Era steso a terra, con il volto rivolto in basso e qualcosa di peloso gli faceva prudere il volto e il naso.

Sotto di sé aveva tappeti di lana, morbidi e asciutti.

Faceva caldo e nell'aria sentiva fragranze di incenso e delicati profumi di erbe balsamiche. Una Yurta.

La gola gli ardeva per la sete e la pressione contro il pavimento quasi gli toglieva il fiato.

Il braccio destro era insensibile e quello sinistro lo vedeva appeso in alto, bloccato tra due pezzi di legno serrati con corde ruvide e spesse.

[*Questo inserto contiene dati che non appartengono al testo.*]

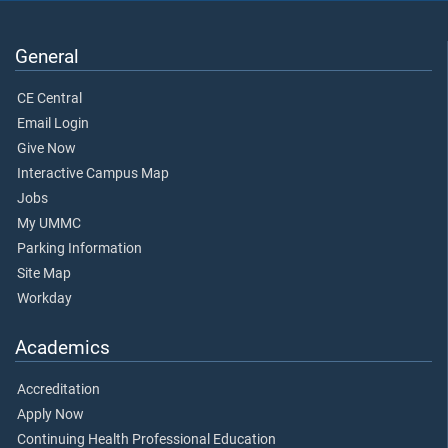
General
CE Central
Email Login
Give Now
Interactive Campus Map
Jobs
My UMMC
Parking Information
Site Map
Workday
Academics
Accreditation
Apply Now
Continuing Health Professional Education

Anche quello gli doleva come se fosse in fiamme.

Tentò di muoversi, ma fu impossibile. A malapena e con notevole sforzo poté piegare di lato il volto.

Poco alla volta si rese conto di essere bloccato con un Syedan, una gogna in legno che stringeva collo e mani, obbligandolo a restare con le braccia alte e distese. Cercò di voltarsi, ma non ci riuscì.

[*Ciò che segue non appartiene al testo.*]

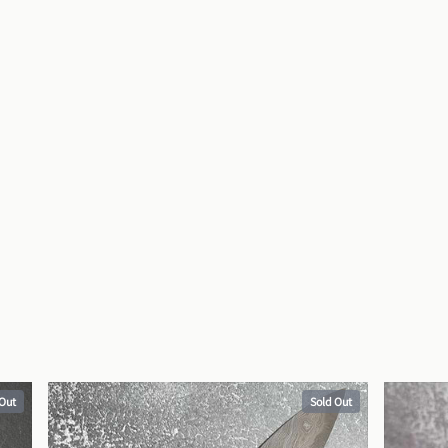
 Out
Sold Out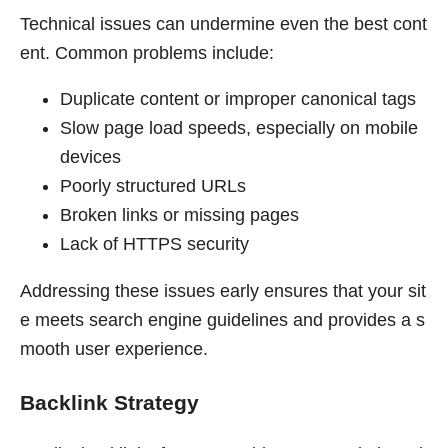
Technical issues can undermine even the best cont
ent. Common problems include:
Duplicate content or improper canonical tags
Slow page load speeds, especially on mobile
devices
Poorly structured URLs
Broken links or missing pages
Lack of HTTPS security
Addressing these issues early ensures that your sit
e meets search engine guidelines and provides a s
mooth user experience.
Backlink Strategy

Era impossibile riuscirci da soli.

Tra il peso del legno, la posizione e i fili di lana infilati nella bocca e nel naso, si sentiva soffocare.

Gemette e subito udì dei passi affrettarsi verso di lui.

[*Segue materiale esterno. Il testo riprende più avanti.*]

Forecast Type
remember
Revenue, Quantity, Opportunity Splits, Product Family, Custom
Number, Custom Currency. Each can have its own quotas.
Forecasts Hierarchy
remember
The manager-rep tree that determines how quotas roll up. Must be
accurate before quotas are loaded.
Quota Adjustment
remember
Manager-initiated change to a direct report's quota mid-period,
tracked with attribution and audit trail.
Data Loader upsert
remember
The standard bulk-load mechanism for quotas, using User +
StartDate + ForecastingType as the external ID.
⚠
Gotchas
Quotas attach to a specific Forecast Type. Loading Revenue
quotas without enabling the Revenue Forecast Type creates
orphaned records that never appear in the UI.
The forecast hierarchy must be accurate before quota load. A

Non vide chi si stava avvicinando, ma ne avvertì immediatamente la rabbia nel rauco grugnito che emise quando si accorse che si era già ripreso.

Si attendeva altri colpi, invece la voce autoritaria di un altro uomo si fece sentire e i passi si fermarono all'istante:

"Chi ha osato fargli questo! Fermi, che nessuno lo tocchi più! Sollevatelo e portatelo a me! Svelti!" ordinò quella voce.

Mani solerti e delicate afferrarono Saaràn per le spalle e lo voltarono al contrario.

Gemette ancora per il dolore alla schiena, al collo, alle braccia, ma almeno poté respirare meglio.

Quando aprì gli occhi, riconobbe la struttura di una Yurta: era enorme, ricca, in ogni particolare vedeva lusso e opulenza.

Il legno del Seydan gli premeva contro il collo e le spalle, era ruvido e pieno di schegge appuntite.

Cercò di ruotare la testa, ma dovette fermarsi subito. Un dolore lancinante alla nuca gli impedì di muoverlo.

Udì la voce di prima:

"Sollevatelo a sedere, presto!" ordinò e subito quattro mani presero Saaràn per i bordi del Syedan e lo sollevarono di peso.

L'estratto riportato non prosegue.